Text zum Lesen:
◆ ◆ ◆ ◆
Seinen Namen trug das Terrorkommando von Stockholm - und mit dem
gleichen Fanatismus, mit dem Meins sich zu Tode gehungert hatte,
gingen die sechs Terroristen vor, die, um ihre Kader freizupressen,
zwei Geiseln erschossen. Der herausgeforderte Staat hingegen
reagierte nicht wie gedacht. Anders als im Februar 1975, als die
"Bewegung 2. Juni" den Berliner CDU-Vorsitzenden Peter Lorenz
entführt und die Freilassung von Gefangenen gefordert hatte,
gab die Bundesregierung dieses Mal nicht nach. Bei der
Stürmung der Botschaft und der Befreiung der Geiseln durch die
schwedischen Sicherheitsbehörden - nachdem die Terroristen
eine Sprengstoffladung gezündet hatten - wurden zwei der
Terroristen getötet.
In seiner Regierungserklärung am Tag danach begründete
Schmidt die harte Haltung der Bundesregierung. Man habe zwischen
"zwei sehr hohen Rechtsgütern" abwägen müssen: dem
Leben der Geiseln und der lebens- und rechtsschützenden
Funktion des Staates. Vor der Aufgabe des Staates, "das Leben und
die Freiheit aller seiner Bürger zu schützen",
hätten "wir versagt, wenn 26 anarchistische Banditen
freigelassen worden wären". Wären sie freigekommen,
wäre man in der Bundesrepublik "vielleicht schon nach kurzer
Zeit am Ende aller Sicherheit gewesen".
◆ ◆ ◆ ◆
Liste der Einträge:
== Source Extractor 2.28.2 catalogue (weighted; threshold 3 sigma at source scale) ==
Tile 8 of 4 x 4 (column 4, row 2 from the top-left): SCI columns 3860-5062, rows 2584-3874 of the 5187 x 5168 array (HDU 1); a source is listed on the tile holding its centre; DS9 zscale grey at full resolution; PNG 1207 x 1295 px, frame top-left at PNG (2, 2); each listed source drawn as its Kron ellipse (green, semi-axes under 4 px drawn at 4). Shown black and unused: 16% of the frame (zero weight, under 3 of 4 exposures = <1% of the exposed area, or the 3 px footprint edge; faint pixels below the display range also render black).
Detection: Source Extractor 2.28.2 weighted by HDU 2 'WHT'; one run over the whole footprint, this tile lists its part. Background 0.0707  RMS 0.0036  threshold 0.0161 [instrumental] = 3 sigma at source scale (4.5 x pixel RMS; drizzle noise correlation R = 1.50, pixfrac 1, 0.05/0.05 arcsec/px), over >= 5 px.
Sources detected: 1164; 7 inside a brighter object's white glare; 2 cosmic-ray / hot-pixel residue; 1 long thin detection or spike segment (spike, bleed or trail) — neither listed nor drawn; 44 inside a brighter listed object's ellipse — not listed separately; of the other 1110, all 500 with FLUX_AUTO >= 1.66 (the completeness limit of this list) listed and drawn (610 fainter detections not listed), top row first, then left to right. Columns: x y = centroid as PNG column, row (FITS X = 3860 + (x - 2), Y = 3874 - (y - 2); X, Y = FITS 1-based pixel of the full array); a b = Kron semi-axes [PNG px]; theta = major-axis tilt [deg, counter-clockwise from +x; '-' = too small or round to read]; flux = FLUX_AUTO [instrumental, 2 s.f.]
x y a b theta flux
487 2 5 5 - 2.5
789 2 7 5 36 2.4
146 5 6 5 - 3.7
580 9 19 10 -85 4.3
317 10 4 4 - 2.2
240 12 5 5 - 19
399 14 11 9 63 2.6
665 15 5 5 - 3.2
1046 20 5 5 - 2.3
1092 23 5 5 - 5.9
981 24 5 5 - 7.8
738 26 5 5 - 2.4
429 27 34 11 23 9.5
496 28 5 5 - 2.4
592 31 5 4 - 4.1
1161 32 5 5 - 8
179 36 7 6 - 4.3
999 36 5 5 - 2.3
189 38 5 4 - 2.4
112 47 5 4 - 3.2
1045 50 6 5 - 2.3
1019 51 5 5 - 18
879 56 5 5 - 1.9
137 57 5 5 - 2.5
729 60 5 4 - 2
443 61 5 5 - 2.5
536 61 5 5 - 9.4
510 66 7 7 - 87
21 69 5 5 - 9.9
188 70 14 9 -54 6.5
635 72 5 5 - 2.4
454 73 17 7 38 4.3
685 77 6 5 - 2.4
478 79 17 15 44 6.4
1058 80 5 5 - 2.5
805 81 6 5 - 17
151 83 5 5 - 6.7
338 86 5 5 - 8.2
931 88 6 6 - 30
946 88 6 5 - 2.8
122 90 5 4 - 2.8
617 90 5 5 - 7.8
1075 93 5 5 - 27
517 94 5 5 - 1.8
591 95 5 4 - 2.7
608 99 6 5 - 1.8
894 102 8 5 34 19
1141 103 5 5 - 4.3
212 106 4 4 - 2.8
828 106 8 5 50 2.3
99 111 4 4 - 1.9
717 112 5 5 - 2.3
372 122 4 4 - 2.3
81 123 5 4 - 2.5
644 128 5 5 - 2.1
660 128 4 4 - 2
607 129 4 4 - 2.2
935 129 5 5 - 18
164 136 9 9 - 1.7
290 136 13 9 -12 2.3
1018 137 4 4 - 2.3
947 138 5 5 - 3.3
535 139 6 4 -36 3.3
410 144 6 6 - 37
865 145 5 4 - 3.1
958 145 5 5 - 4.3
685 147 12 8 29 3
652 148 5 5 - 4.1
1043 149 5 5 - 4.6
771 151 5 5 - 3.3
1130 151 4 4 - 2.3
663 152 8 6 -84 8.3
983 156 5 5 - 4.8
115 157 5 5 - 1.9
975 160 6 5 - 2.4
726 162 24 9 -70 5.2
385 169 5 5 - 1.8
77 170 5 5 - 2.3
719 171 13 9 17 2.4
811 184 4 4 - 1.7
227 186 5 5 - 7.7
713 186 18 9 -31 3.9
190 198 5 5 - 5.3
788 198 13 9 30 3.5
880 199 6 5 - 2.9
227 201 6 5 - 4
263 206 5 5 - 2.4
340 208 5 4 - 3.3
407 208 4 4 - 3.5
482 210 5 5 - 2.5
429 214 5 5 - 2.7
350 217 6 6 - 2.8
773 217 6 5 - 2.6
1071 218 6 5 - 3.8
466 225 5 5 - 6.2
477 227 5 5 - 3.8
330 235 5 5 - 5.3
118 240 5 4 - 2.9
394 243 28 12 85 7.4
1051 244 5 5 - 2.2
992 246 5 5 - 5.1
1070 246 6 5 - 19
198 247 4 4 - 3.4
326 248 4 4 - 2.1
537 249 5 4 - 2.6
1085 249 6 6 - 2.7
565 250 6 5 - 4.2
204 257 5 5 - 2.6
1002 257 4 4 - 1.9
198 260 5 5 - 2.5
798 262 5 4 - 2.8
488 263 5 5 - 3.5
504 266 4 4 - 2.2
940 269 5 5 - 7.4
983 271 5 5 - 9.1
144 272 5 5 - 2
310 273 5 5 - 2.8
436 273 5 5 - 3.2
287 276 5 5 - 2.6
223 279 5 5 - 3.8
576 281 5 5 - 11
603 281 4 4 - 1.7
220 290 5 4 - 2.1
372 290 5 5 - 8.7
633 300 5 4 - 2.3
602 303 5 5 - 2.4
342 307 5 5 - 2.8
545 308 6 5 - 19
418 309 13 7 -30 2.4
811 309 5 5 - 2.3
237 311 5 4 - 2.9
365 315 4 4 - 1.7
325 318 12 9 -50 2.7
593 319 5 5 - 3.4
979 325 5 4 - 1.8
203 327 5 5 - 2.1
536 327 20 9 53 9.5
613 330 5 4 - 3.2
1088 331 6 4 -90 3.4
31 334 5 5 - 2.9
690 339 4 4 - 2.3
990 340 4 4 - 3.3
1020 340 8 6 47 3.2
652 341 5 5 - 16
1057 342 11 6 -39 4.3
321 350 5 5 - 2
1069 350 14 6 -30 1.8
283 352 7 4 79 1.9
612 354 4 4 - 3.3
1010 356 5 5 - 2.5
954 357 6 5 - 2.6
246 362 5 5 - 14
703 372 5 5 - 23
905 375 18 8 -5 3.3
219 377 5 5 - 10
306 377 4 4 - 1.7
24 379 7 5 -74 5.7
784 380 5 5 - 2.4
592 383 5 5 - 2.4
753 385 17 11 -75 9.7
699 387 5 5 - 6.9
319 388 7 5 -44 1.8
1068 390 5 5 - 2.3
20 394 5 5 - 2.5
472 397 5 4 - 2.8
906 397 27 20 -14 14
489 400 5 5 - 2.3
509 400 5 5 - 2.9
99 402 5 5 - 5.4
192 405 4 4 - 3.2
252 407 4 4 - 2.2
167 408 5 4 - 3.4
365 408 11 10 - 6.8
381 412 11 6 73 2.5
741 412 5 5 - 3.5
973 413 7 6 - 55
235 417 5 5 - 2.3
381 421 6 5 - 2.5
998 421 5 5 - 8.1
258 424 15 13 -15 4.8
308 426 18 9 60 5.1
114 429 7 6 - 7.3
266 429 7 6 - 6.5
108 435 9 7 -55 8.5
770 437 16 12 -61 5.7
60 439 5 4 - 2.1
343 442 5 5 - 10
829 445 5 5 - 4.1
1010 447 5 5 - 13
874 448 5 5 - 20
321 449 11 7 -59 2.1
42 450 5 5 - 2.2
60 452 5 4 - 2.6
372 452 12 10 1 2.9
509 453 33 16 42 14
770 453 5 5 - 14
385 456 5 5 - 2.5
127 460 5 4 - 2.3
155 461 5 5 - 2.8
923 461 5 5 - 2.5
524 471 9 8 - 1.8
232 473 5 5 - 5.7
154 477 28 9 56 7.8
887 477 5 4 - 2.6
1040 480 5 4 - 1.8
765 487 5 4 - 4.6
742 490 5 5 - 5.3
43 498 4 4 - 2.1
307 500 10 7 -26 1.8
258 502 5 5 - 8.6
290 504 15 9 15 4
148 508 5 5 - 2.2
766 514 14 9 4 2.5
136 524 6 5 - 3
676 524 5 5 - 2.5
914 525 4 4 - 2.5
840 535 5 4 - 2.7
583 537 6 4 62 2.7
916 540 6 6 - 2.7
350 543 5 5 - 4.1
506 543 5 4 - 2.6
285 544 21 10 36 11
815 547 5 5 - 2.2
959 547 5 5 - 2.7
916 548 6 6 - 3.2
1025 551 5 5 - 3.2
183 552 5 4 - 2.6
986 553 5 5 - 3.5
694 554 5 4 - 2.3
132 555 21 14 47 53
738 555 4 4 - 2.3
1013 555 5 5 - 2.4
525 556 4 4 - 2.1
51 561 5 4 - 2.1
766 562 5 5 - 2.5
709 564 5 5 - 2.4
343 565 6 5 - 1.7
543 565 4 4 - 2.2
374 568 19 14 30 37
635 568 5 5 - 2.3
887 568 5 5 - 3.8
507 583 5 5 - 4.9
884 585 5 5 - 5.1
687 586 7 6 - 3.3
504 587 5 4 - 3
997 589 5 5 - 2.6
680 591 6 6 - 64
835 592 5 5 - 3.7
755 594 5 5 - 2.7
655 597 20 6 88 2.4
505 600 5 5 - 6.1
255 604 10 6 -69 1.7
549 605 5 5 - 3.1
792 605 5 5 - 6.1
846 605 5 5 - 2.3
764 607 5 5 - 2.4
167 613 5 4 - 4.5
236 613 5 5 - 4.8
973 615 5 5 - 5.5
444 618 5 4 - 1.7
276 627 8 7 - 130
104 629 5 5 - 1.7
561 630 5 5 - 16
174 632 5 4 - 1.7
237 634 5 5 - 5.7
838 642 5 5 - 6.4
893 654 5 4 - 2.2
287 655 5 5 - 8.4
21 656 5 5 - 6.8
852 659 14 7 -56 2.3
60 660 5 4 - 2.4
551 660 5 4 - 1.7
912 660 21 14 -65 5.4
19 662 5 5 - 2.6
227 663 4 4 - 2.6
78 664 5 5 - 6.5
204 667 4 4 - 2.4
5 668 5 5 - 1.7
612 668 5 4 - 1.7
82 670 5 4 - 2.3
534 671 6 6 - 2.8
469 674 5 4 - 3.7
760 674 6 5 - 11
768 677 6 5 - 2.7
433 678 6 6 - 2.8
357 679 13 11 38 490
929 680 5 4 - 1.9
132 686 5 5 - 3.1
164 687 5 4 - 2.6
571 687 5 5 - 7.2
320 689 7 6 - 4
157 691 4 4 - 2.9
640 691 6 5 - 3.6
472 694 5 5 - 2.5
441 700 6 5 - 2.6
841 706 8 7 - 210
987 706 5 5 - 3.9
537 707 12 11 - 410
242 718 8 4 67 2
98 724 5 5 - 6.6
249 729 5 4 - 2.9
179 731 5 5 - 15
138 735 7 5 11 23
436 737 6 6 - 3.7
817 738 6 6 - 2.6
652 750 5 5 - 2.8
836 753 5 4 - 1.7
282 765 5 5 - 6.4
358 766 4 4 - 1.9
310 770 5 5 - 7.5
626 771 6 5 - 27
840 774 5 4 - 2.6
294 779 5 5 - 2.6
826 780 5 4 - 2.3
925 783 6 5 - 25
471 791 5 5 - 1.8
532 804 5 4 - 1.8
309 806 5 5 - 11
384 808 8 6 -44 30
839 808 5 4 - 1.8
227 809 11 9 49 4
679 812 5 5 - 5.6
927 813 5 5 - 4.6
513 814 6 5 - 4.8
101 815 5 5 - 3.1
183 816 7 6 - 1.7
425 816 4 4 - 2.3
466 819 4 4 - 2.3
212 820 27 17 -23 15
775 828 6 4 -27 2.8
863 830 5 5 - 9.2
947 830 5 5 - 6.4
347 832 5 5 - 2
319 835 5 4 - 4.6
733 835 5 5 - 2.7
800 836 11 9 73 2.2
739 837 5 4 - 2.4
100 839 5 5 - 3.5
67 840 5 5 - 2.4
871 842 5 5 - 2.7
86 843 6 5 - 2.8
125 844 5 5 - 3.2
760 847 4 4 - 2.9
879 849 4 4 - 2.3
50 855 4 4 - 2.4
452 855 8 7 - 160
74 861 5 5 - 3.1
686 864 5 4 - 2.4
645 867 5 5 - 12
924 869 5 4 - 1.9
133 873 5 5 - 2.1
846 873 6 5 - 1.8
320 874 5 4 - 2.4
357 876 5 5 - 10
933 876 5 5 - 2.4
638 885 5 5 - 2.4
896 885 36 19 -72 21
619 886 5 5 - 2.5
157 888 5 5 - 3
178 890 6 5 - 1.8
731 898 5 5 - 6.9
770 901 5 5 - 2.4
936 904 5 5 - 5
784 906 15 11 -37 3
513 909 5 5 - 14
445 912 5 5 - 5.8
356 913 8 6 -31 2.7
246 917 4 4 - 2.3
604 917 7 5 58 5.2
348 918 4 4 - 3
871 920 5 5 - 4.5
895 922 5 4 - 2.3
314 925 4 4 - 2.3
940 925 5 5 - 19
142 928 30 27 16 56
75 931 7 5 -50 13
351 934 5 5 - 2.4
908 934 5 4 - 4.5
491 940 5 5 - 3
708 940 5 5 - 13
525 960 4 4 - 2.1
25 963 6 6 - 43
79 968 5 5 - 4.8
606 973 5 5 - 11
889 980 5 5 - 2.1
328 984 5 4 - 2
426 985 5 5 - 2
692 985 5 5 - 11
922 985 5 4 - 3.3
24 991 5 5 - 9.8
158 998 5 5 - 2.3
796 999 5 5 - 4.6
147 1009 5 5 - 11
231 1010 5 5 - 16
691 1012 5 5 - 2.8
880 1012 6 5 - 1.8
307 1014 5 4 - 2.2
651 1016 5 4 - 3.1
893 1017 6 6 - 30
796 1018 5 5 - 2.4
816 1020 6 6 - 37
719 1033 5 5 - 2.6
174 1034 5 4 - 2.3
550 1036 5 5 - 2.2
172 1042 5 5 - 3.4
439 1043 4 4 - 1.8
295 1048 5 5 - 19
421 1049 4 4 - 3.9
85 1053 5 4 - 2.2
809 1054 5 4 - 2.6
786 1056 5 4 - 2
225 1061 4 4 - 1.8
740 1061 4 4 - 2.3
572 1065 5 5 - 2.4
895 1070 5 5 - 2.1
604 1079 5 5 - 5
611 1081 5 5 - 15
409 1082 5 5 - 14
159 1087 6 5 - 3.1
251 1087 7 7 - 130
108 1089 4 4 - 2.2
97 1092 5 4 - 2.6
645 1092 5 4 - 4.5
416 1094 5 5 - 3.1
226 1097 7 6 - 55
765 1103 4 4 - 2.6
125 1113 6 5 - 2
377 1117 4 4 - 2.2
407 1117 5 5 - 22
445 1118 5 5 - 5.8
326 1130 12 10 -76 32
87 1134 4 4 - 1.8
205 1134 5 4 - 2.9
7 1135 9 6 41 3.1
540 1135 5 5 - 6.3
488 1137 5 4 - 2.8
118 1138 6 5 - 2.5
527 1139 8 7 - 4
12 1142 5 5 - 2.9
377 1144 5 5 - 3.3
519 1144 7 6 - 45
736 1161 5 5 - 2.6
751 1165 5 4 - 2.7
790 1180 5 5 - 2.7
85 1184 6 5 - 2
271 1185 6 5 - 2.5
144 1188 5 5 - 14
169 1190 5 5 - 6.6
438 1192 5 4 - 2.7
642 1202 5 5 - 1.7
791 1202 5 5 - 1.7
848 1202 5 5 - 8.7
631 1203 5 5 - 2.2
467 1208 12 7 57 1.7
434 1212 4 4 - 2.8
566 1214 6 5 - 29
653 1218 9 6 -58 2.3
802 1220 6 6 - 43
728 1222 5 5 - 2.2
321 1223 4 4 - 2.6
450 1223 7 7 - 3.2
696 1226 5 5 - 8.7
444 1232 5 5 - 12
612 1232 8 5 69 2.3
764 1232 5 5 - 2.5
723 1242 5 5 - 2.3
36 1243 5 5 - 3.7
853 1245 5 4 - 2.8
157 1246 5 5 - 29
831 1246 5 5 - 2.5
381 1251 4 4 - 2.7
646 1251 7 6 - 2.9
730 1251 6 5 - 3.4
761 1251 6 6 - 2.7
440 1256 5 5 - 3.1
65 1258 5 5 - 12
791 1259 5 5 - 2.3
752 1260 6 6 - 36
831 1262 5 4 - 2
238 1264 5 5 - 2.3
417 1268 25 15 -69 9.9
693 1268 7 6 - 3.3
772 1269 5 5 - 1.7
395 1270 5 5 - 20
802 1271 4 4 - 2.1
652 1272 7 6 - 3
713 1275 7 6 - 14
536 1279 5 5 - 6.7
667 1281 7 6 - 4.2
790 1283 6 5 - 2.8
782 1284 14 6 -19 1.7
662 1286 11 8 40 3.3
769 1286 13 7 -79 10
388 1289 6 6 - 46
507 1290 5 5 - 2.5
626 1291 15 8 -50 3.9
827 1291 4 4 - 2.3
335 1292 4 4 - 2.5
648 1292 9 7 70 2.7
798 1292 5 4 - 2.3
◆ ◆ ◆ ◆
Kurze Aufgabe:
Wiederhole aus dem Text über das Terrorkommando von Stockholm wortgetreu den Abschnitt, der mit den Worten "Seinen Namen trug" beginnt und mit "Terroristen getötet." endet.

Antwort zur Übung:
Seinen Namen trug das Terrorkommando von Stockholm - und mit dem
gleichen Fanatismus, mit dem Meins sich zu Tode gehungert hatte,
gingen die sechs Terroristen vor, die, um ihre Kader freizupressen,
zwei Geiseln erschossen. Der herausgeforderte Staat hingegen
reagierte nicht wie gedacht. Anders als im Februar 1975, als die
"Bewegung 2. Juni" den Berliner CDU-Vorsitzenden Peter Lorenz
entführt und die Freilassung von Gefangenen gefordert hatte,
gab die Bundesregierung dieses Mal nicht nach. Bei der
Stürmung der Botschaft und der Befreiung der Geiseln durch die
schwedischen Sicherheitsbehörden - nachdem die Terroristen
eine Sprengstoffladung gezündet hatten - wurden zwei der
Terroristen getötet.